All in all, I’d say Germany needs to be a little less trusting.
As yet, there are only a few fitful signs that Germany — and Europe as a whole — are waking up to the threat of Chinese manufacturing competition. German Chancellor Olaf Scholz’ recent trip to China, with a group of business leaders, made it clear that the country’s leaders still see China primarily as a partner rather than as a competitor whose combination of technological appropriation and cutthroat mercantilism could lead to Europe losing some of its most valuable manufacturing clusters.
European manufacturing will weather the storm of Russian gas cutoffs. But as to whether the region can remain one of the world’s key manufacturing centers in the face of Chinese competition over the next four or five decades remains to be seen.
EU + NAFTA should form a block to lock out Chinese strategic products and keep strategic tech out of Chinese hands.
Then recruit the ANZUS + IJT to join the fray.
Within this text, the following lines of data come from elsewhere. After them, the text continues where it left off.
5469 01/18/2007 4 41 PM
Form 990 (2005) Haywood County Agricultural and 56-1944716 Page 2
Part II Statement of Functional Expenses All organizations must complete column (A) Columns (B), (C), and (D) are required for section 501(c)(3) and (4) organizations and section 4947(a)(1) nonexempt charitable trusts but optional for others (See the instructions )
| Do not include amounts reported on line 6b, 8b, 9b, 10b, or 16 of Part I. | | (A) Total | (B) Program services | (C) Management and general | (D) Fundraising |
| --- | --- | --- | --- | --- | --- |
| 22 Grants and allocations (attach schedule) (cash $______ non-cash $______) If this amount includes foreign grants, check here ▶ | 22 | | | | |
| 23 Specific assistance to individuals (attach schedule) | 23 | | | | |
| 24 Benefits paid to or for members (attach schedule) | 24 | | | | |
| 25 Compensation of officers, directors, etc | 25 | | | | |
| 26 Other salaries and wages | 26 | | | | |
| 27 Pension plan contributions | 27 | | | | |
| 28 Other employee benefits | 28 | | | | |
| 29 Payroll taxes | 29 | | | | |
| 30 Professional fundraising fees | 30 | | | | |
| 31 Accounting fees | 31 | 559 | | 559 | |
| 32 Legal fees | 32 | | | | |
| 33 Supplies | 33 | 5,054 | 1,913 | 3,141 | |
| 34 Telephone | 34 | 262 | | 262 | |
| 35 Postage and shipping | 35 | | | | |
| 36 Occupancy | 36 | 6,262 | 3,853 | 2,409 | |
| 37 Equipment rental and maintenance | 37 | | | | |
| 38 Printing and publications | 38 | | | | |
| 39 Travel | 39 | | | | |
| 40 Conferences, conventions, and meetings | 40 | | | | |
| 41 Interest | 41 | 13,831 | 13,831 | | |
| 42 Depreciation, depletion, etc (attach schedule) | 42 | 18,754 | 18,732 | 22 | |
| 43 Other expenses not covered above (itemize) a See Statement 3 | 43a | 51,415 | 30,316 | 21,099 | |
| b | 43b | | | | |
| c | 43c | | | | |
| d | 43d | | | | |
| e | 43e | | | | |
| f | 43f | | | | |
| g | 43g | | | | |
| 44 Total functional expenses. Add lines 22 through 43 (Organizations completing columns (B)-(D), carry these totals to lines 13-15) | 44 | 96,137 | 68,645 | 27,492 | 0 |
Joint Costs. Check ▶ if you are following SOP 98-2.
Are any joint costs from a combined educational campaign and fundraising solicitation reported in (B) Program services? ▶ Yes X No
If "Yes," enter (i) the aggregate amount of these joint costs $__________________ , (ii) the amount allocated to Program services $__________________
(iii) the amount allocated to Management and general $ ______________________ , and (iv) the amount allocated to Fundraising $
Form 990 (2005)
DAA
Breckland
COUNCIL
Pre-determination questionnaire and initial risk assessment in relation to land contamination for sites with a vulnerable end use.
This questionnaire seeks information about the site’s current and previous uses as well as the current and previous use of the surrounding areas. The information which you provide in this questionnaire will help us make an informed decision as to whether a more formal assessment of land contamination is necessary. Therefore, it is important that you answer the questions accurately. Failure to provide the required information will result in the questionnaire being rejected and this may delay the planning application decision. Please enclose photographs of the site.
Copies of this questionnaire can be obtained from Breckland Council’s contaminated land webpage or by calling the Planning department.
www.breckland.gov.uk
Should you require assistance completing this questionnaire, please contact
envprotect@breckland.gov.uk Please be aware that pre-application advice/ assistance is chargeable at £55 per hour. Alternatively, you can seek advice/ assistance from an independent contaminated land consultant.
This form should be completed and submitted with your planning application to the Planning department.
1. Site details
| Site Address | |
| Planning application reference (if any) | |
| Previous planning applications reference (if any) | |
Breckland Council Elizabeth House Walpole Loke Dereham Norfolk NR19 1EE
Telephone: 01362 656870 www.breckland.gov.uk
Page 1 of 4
Others would be welcome to play.
We have procided the Chinese with a LOT of rope, ie, enough to hang us with.
Enough already!
As a German, who is sharply observing developments here, I praise your analysis.
Regarding the cut-off, leading associations of German companies were speculating that Russia will not cut-off gas supply and, therefore, most companies were active in lobbying instead of substituting the production process. Substitution only started adequately, with the final cut-off coming from Russia. Since then, German companies have been much more successful in replacing their production inputs than in all predictions of their respective think tanks, IW Köln and IMK Düsseldorf.
Regarding the Chinese competition, Germany has already started to trust less, and the government is already preventing the transfer of specific technology or selling companies that own these technologies. Nonetheless, German discourse is strongly biased by its demographic development, with many older people afraid that reducing trade with China would lead to many adverse short-term effects on the current employment level. The inflation development already creates bizarre discussions and inconsistent policy reactions in Germany (as you know, the German trauma).